Les STAPS à deux vitesses ?
La nouvelle donne du paysage universitaire risque de bouleverser profondément le fragile édifice que nous avons tenté de construire ces dernières années au sein des UFR STAPS. Sur le principe d’une couverture égalitaire du territoire, de nombreuses structures sont nées durant les quinze dernières années, UFR à part entière, départements, antennes locales. La popularité de la discipline a permis d’ouvrir des formations diversifiées, harmonieusement réparties dans le territoire national.
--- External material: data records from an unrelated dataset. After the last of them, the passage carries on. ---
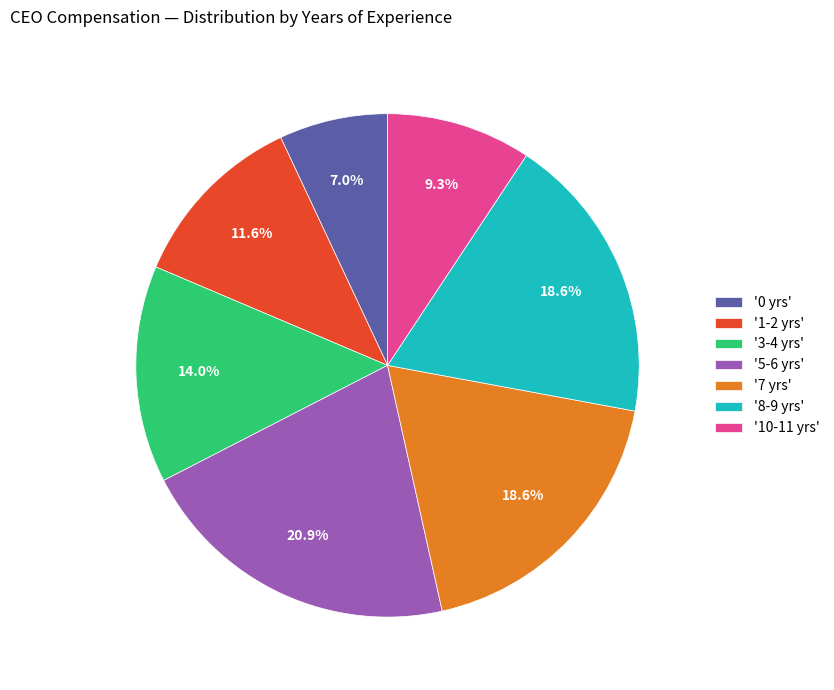

Is there any slice that represents more than half of the pie?

No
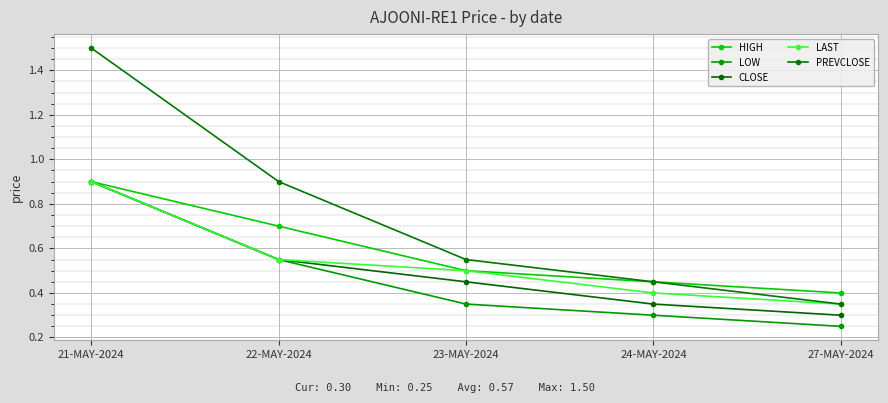

True or false: LAST has more than 2 points higher than both neighbors.

False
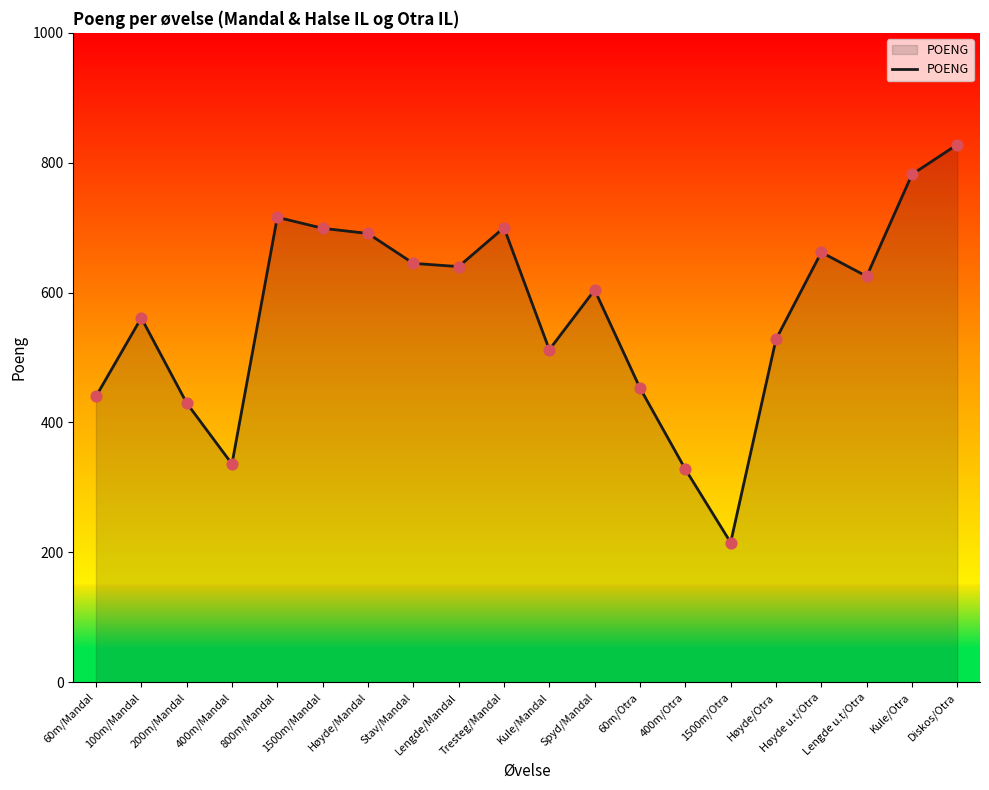

Between 400m/Mandal and Lengde u.t/Otra, which is larger?

Lengde u.t/Otra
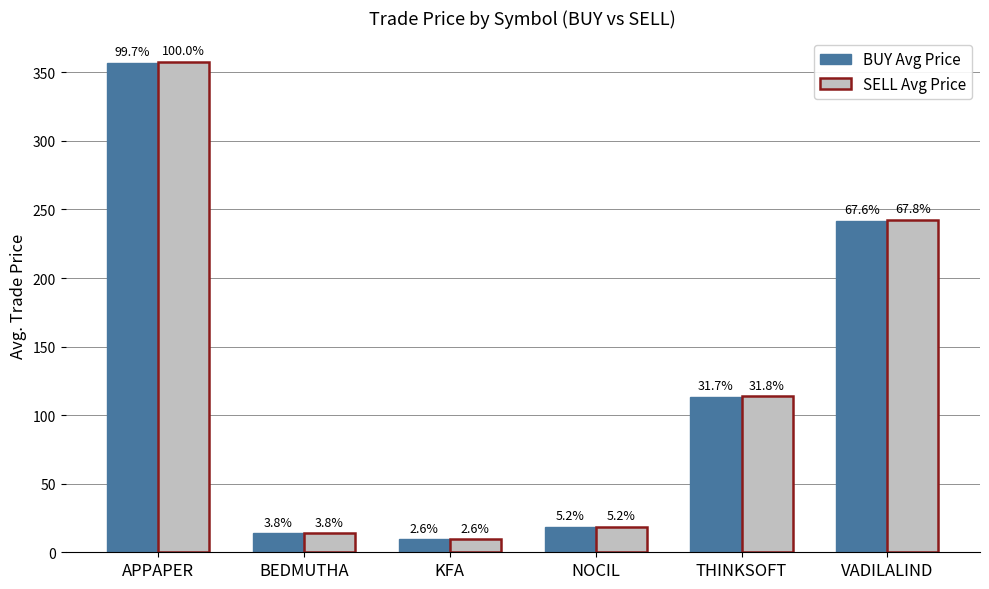

Where is SELL Avg Price nearest to the value 183?

VADILALIND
La nouvelle carte privilégiant un nombre restreint de centres universitaires va modifier les choses. Ne risque-t-on pas de voir se développer la recherche avant tout dans ces pôles, et les formations de niveau master qui pourront s’y adosser ? Ne risque-t-on pas de voir les autres centres universitaires se cantonner dans l’enseignement, et notamment la délivrance de licences ? Avec à terme un reflux des étudiants vers les centres les plus prestigieux et une désertification des UFR les plus modestes ? Et comme conséquence pour ces derniers une nécessaire restriction de l’offre de formation ?
C’est un système à deux vitesses qui se profile. D’un côté la formation d’excellence, ouverte sur la recherche et l’international. De l’autre la formation basique d’un nouveau prolétariat universitaire. Ce sont les hasards de la vie qui permettront de bénéficier du premier ou de devoir se contenter du second. Mais il n’est plus de saison de s’offusquer de l’inégalité de la répartition des services publics sur le territoire. On sait depuis longtemps qu’il faut mieux être bien portant en ville que malade à la campagne.